Date of Original Version
© 2016 IEEE. Personal use of this material is permitted. Permission from IEEE must be obtained for all other uses, in any current or future media, including reprinting/republishing this material for advertising or promotional purposes, creating new collective works, for resale or redistribution to servers or lists, or reuse of any copyrighted component of this work in other works.
Abstract or Description
Detection and tracking humans in videos have been long-standing problems in computer vision. Most successful approaches (e.g., deformable parts models) heavily rely on discriminative models to build appearance detectors for body joints and generative models to constrain possible body configurations (e.g., trees). While these 2D models have been successfully applied to images (and with less success to videos), a major challenge is to generalize these models to cope with camera views.

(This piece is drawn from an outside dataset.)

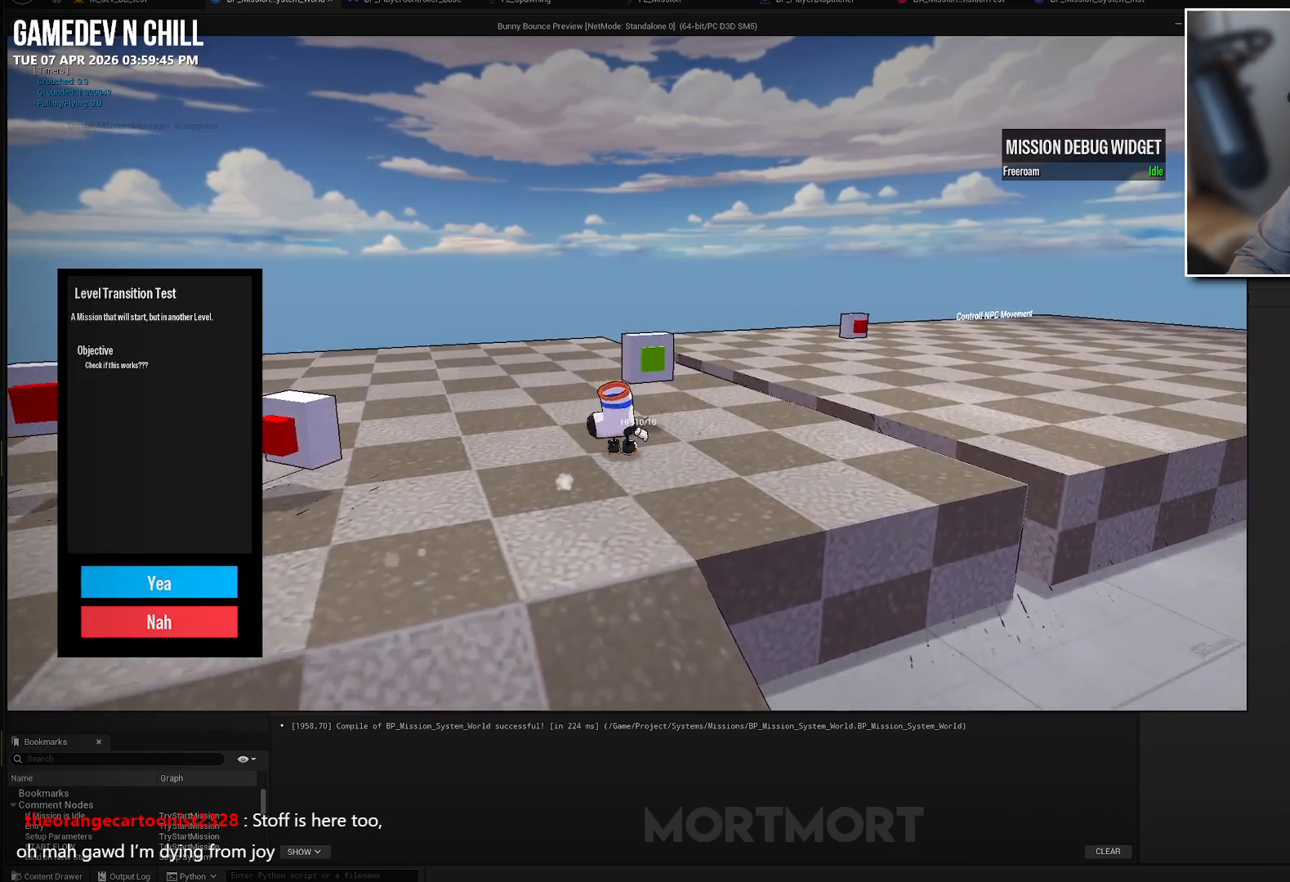
{"buttons": [], "left_stick": "center", "right_stick": "center", "events": [[183, "A", "down"], [300, "A", "up"], [400, "A", "down"], [483, "A", "up"]]}
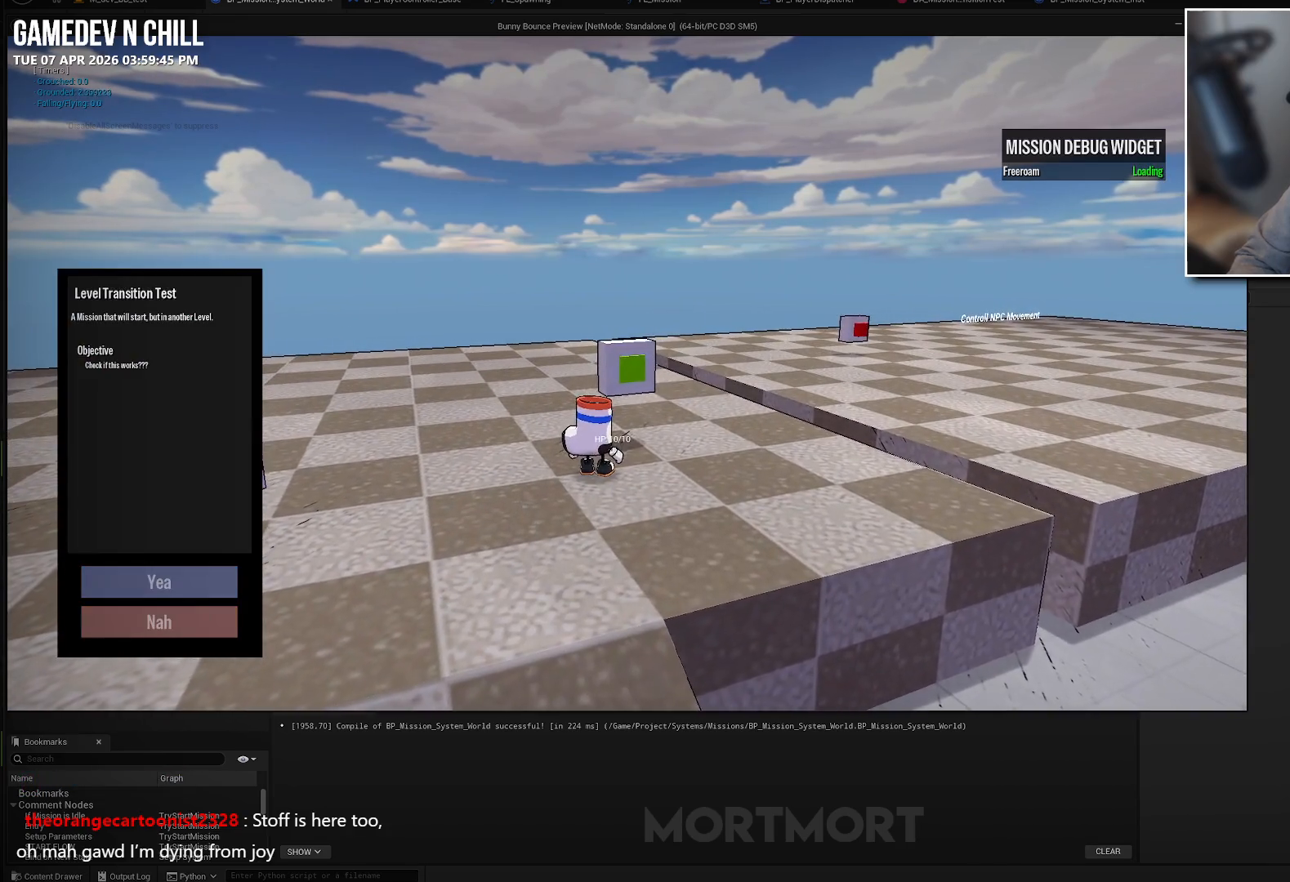
{"buttons": [], "left_stick": "center", "right_stick": "center", "events": []}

In order to achieve view-invariance, these 2D models typically require a large amount of training data across views that is difficult to gather and time-consuming to label. Unlike existing 2D models, this paper formulates the problem of human detection in videos as spatio-temporal matching (STM) between a 3D motion capture model and trajectories in videos. Our algorithm estimates the camera view and selects a subset of tracked trajectories that matches the motion of the 3D model. The STM is efficiently solved with linear programming, and it is robust to tracking mismatches, occlusions and outliers. To the best of our knowledge this is the first paper that solves the correspondence between video and 3D motion capture data for human pose detection. Experiments on the CMU motion capture, Human3.6M, Berkeley MHAD and CMU MAD databases illustrate the benefits of our method over state-of-the-art approaches.
IEEE transactions on pattern analysis and machine intelligence, forthcoming.